POINT OF TECHNIQUE
|Year : 2000 | Volume
| Issue : 2 | Page : 172-174
Is it safe to take vena cava cuff with right donor nephrectomy in live related renal transplant?
Dilip Chaurasia, Anant Kumar, Anil Mandhani, Aneesh Srivastava, Mahendra Bhandari
Department of Urology and Kidney Transplant, Sanjay Gandhi Post Graduate Institute of Medical Sciences, Lucknow, India
Department of Urology & Kidney Transplant, Sanjay Gandhi Post Graduate Institute of Medical Sciences, Lucknow - 226 014
Source of Support: None, Conflict of Interest: None
Keywords: Donor; Nephrectomy; Inferior Vena Cava; Kidney; Transplant.
|How to cite this article:|
Chaurasia D, Kumar A, Mandhani A, Srivastava A, Bhandari M. Is it safe to take vena cava cuff with right donor nephrectomy in live related renal transplant?. Indian J Urol 2000;16:172-4
|How to cite this URL:|
Chaurasia D, Kumar A, Mandhani A, Srivastava A, Bhandari M. Is it safe to take vena cava cuff with right donor nephrectomy in live related renal transplant?. Indian J Urol [serial online] 2000 [cited 2020 Oct 25];16:172-4. Available from: https://www.indianjurol.com/text.asp?2000/16/2/172/22230
| Existing Problem|| |
Right renal vein is smaller in length and its wall is very thin, especially at its junction with inferior vena cava (IVC).
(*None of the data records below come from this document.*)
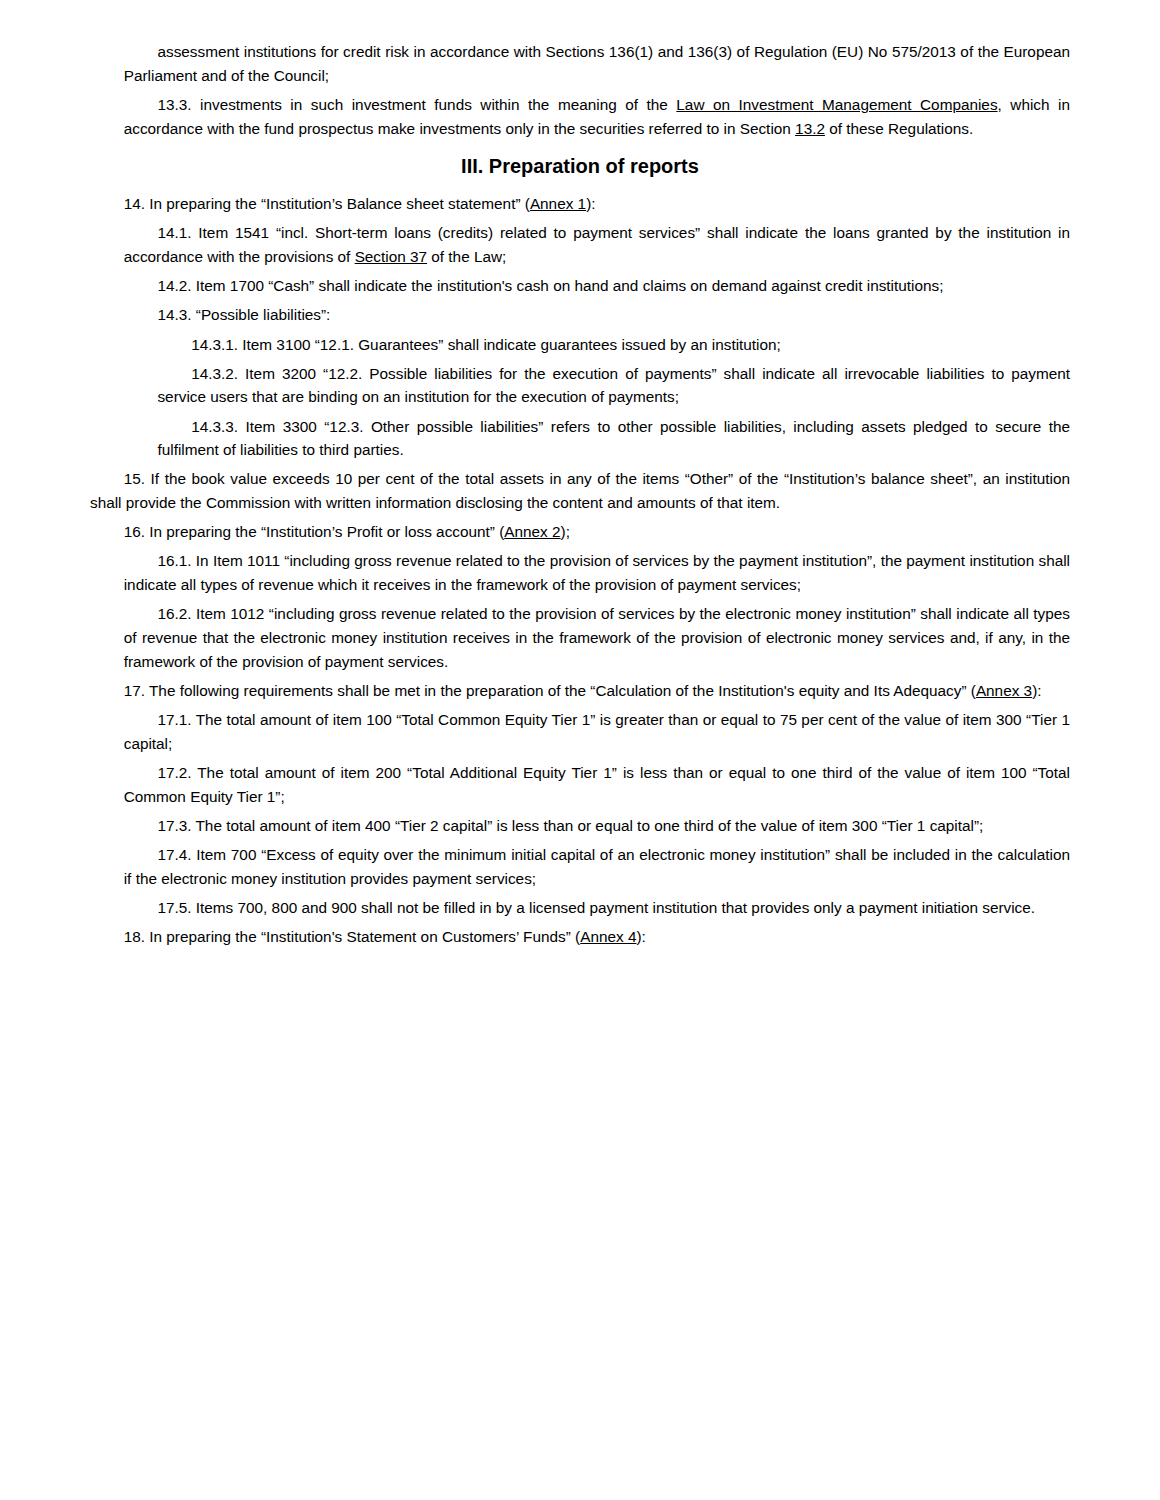assessment institutions for credit risk in accordance with Sections 136(1) and 136(3) of Regulation (EU) No 575/2013 of the European Parliament and of the Council;
13.3. investments in such investment funds within the meaning of the Law on Investment Management Companies, which in accordance with the fund prospectus make investments only in the securities referred to in Section 13.2 of these Regulations.
III. Preparation of reports
14. In preparing the “Institution’s Balance sheet statement” (Annex 1):
14.1. Item 1541 “incl. Short-term loans (credits) related to payment services” shall indicate the loans granted by the institution in accordance with the provisions of Section 37 of the Law;
14.2. Item 1700 “Cash” shall indicate the institution's cash on hand and claims on demand against credit institutions;
14.3. “Possible liabilities”:
14.3.1. Item 3100 “12.1. Guarantees” shall indicate guarantees issued by an institution;
14.3.2. Item 3200 “12.2. Possible liabilities for the execution of payments” shall indicate all irrevocable liabilities to payment service users that are binding on an institution for the execution of payments;
14.3.3. Item 3300 “12.3. Other possible liabilities” refers to other possible liabilities, including assets pledged to secure the fulfilment of liabilities to third parties.
15. If the book value exceeds 10 per cent of the total assets in any of the items “Other” of the “Institution’s balance sheet”, an institution shall provide the Commission with written information disclosing the content and amounts of that item.
16. In preparing the “Institution’s Profit or loss account” (Annex 2);
16.1. In Item 1011 “including gross revenue related to the provision of services by the payment institution”, the payment institution shall indicate all types of revenue which it receives in the framework of the provision of payment services;
16.2. Item 1012 “including gross revenue related to the provision of services by the electronic money institution” shall indicate all types of revenue that the electronic money institution receives in the framework of the provision of electronic money services and, if any, in the framework of the provision of payment services.
17. The following requirements shall be met in the preparation of the “Calculation of the Institution's equity and Its Adequacy” (Annex 3):
17.1. The total amount of item 100 “Total Common Equity Tier 1” is greater than or equal to 75 per cent of the value of item 300 “Tier 1 capital;
17.2. The total amount of item 200 “Total Additional Equity Tier 1” is less than or equal to one third of the value of item 100 “Total Common Equity Tier 1”;
17.3. The total amount of item 400 “Tier 2 capital” is less than or equal to one third of the value of item 300 “Tier 1 capital”;
17.4. Item 700 “Excess of equity over the minimum initial capital of an electronic money institution” shall be included in the calculation if the electronic money institution provides payment services;
17.5. Items 700, 800 and 900 shall not be filled in by a licensed payment institution that provides only a payment initiation service.
18. In preparing the “Institution's Statement on Customers’ Funds” (Annex 4):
If right renal vein is divided at its junction with vena cava, anastomosis in recipient is not easy due to its short length as well as tearing of the thin part of the vein. To avoid tear if the thin part of the vein is removed it causes further shortening of its length, thus making anastomosis more difficult. If a cuff of vena cava is taken along with right renal vein it increases the length of the renal vein as well as provides a thick and sturdy wall of IVC for anastomosis and thus reducing the problems.
We used this technique in 132 patients who underwent live related renal transplant between January 1990 to April 1999. The main indication for right donor nephrectomy was multiple renal arteries on left side (90.4%), while a single renal artery on right side.
| Methods & Results|| |
All donor nephrectomies were performed by extraperitoneal flank approach with subperiosteal excision of the 12th rib. IVC was mobilized after ligating the gonadal and lumbar vein if encountered during the dissection. The junction of right renal vein and vena cava was mobilized completely. Renal artery was dissected from behind and divided after applying a clamp. A Satinsky clamp was applied on the vena cava to occlude it partially and a 3-5mm cuff of vena cava was excised along with right renal vein. The inferior vena cava was repaired with 4/0 prolene. Cuff of the IVC was anastomosed with external iliac vein end to side using 5/0 prolene. However, one should not pull the kidney while performing anastomosis as it may cause tear at the junction of IVC cuff and renal vein which is very thin.
We have performed 132 right donor nephrectomies without any significant complications. However, 12.2% patients had post operative minor complications like wound infections (6%), UTI (3%), collection in renal fossa (1.2%) and pleural injury in 2.0%.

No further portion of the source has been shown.